__TEXT PROVIDED__:
^^^^^^^^

I could not agree more with Peter Meiksins's initial observation that the field of labor studies, as represented by the two books under review in this symposium, is housed under a "very large tent"—in this particular case stretching to include the last 75 years of historical time and covering two settings as different as the inter-war United States and contemporary China. Still, this sweeping intellectual canvas only covers a small portion of what constitutes labor studies today. For all of our differences in topic, method, and theoretical positioning, these two contrasting works of sociology represent but a small part of what comprises the growing scholarly world of labor studies, an expanding universe that draws on academics and activists from a wide range of disciplinary backgrounds and institutional affiliations.

Meiksins expresses a certain ambivalence, which I share, about the resulting "diversity of labor studies." On the positive side, the recurring clash of disciplinary assumptions and perspectives creates—particularly in the presence of practical knowledge gleaned from the trenches of labor activism—a volatile intellectual mix that sustains the field's dynamism. Lacking a canonical set of assumptions at its core, labor studies scholars are free, in Meiksin's words, to "co-exist and learn from one another." The resulting atmosphere of intellectual openness and engagement found in this journal and others is refreshing and worth defending. The flip side of this openness, however, is that the field can be said to lack a basic consensus about its "central focus of inquiry," such that, in Meiksins's words, it "runs the risk of fragmenting into separate or even warring camps" that fail to engage in constructive dialogue with one another. Is this intellectual fragmentation of the field a realistic scenario and if so, does it pose a threat or an opportunity for labor studies scholars? Frankly, I am not in a position to say, though I think it may be useful to inject a note of sobriety into all such celebrations of "openness" for its own sake. Perhaps [End Page 39] it is sufficient to bear in mind that—in scholarship as in camping—the larger the tent, the more firmly it must be anchored to the ground.

^^^^^^^^

__DATA PROVIDED__:
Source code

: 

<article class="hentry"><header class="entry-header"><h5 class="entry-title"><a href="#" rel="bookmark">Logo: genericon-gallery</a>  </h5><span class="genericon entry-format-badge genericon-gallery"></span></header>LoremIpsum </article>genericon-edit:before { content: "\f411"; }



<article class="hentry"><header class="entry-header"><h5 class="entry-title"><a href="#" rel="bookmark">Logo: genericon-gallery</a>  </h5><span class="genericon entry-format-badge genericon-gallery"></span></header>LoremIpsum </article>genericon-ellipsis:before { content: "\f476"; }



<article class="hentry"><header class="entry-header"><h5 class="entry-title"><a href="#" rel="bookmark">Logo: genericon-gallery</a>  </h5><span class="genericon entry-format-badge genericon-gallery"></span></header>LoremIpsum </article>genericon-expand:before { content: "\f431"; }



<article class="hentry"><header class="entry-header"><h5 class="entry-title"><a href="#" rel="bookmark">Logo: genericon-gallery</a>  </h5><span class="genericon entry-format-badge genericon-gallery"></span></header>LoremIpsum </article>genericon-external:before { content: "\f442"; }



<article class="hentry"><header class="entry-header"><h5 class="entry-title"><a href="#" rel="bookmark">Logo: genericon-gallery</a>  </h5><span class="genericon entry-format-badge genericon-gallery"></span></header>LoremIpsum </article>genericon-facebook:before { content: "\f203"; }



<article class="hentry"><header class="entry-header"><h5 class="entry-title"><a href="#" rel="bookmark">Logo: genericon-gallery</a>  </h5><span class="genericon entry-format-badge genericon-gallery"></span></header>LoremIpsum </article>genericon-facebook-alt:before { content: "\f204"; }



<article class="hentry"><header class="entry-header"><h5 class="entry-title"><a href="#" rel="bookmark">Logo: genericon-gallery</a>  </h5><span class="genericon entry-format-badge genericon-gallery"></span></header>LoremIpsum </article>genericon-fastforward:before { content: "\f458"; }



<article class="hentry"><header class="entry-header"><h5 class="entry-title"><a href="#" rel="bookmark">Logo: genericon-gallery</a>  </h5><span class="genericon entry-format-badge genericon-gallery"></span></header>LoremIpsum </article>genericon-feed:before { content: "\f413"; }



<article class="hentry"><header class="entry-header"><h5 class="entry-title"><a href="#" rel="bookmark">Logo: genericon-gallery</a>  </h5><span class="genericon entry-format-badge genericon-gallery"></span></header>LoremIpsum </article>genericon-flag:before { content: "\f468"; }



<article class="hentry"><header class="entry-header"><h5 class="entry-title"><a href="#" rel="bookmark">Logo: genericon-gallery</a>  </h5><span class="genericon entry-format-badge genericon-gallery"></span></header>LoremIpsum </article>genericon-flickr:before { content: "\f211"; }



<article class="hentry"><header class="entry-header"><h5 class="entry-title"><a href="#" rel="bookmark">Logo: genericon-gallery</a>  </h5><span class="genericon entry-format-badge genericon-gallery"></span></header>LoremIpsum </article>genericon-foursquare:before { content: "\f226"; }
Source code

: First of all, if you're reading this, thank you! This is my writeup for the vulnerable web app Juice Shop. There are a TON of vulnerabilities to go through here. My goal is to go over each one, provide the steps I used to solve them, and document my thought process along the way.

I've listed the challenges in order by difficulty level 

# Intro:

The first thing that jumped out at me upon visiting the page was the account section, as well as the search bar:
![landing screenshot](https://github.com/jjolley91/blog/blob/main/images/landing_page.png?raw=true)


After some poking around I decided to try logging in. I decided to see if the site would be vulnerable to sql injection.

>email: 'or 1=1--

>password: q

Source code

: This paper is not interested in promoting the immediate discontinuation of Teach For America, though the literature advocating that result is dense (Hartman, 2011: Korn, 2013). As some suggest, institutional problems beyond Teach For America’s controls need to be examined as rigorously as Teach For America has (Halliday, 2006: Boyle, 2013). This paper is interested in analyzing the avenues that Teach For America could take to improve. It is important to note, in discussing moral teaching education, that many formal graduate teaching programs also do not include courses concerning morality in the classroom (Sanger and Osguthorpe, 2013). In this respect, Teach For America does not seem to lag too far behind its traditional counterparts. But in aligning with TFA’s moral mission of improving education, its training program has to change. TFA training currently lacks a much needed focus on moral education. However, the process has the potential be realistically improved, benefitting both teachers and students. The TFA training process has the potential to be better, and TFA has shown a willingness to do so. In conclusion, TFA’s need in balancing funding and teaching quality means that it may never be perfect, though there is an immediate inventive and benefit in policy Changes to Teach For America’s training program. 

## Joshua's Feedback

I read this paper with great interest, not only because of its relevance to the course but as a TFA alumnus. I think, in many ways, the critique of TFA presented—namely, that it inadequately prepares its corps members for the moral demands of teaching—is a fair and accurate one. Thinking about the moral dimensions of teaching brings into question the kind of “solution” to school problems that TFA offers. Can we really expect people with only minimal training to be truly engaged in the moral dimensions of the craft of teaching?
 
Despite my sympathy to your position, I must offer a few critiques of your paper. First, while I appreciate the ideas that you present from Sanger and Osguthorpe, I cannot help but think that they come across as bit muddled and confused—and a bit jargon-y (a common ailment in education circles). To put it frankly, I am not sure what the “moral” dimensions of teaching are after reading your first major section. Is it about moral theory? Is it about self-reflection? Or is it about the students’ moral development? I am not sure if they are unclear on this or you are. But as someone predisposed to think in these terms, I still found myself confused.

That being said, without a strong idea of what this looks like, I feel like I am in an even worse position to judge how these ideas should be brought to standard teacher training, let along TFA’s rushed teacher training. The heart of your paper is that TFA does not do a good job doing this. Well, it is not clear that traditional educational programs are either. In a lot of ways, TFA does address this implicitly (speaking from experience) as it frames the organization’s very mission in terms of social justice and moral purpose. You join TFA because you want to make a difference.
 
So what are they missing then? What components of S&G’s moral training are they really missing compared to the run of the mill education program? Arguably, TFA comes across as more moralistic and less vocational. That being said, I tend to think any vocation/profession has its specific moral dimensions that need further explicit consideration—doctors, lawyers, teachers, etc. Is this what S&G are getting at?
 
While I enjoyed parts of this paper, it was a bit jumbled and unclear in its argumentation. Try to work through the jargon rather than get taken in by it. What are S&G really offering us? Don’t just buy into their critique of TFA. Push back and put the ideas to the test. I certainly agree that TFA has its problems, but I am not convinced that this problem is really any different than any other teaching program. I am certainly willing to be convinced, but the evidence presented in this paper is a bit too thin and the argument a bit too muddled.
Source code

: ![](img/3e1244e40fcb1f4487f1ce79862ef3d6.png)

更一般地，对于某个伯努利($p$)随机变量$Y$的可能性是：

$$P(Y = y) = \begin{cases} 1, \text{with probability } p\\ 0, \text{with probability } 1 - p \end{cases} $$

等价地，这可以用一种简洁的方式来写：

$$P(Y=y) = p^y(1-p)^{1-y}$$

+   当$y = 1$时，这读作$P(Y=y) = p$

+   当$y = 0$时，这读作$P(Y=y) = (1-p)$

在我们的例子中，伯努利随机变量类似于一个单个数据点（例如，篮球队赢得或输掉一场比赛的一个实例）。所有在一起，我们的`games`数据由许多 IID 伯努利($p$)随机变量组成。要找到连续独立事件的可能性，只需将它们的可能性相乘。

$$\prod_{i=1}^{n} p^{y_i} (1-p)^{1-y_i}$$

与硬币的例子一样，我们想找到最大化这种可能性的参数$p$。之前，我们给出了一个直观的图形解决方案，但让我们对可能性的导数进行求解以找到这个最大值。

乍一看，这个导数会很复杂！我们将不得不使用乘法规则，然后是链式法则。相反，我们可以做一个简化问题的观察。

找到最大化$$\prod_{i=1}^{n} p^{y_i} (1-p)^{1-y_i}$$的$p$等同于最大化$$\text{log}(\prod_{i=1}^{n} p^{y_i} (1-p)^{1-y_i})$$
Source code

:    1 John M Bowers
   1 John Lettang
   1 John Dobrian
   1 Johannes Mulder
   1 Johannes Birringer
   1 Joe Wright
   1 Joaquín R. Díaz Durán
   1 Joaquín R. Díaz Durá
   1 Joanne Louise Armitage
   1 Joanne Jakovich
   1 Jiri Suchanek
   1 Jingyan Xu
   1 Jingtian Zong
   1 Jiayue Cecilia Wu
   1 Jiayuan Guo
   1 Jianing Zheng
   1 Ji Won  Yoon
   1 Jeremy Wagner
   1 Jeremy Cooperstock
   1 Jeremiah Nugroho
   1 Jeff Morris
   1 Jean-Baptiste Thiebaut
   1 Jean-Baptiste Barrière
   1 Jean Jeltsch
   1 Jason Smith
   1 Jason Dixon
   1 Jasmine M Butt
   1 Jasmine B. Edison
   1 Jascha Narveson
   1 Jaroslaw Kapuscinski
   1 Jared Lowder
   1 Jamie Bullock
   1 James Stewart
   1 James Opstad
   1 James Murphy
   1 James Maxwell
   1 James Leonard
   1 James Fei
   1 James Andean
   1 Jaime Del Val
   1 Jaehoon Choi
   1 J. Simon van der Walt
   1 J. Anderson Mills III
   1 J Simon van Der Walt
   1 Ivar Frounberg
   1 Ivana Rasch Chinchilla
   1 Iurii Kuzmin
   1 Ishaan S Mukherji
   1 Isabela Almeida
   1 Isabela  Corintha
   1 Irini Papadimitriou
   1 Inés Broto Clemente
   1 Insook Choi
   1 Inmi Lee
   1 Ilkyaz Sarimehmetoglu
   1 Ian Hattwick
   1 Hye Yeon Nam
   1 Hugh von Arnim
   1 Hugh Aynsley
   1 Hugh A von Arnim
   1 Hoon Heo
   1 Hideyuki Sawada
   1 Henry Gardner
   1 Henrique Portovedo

^^^^^^^^

__DIRECTIONS__:
• 1. According to the labor studies passage, what two settings do the two books under review cover?
• 2. Extend the labor studies passage, picking up after its final sentence.
The data has no role here.

__RESULTS FOR EACH TASK__:
• 1. The inter-war United States and contemporary China.

• 2.
Let me now turn to that one piece of turf under the "big tent" of labor studies that I know best: historical sociological research on the 20th century American labor movement as represented in my book, Battling for American Labor (hereafter Battling). Both Meiksins and Larry Isaac have done a superb job of summarizing the main tenets of my argument. In his more detailed comments, Isaac has gone even further, offering an extended discussion that highlights the study's main implications, while drawing out its larger theoretical and methodological lessons for students of American labor. As renderings of my work, I could not have done it any better myself. So, I can happily resist my authorial impulse to "set the record straight," and focus instead on the intriguing questions and challenges posed by Meiksins and Isaac

Battling advances a controversial claim that the Industrial Workers of the World (IWW) and the American Federation of Labor (AFL), despite their contrasting ideological visions and utopian commitments, sustained a syndicalist orientation in their respective practices of unionism. This "syndicalism, pure and simple" was defined by its rejection of the political arena as the preferred terrain of struggle in favor of worker self-activity at the point of production. It was not, as I argued, a syndicalism of ideas but of practice. This "practical syndicalism" defined the broad contours of American trade unionism for at least the first half of the 20th century and, to a diminished extent, down to the present.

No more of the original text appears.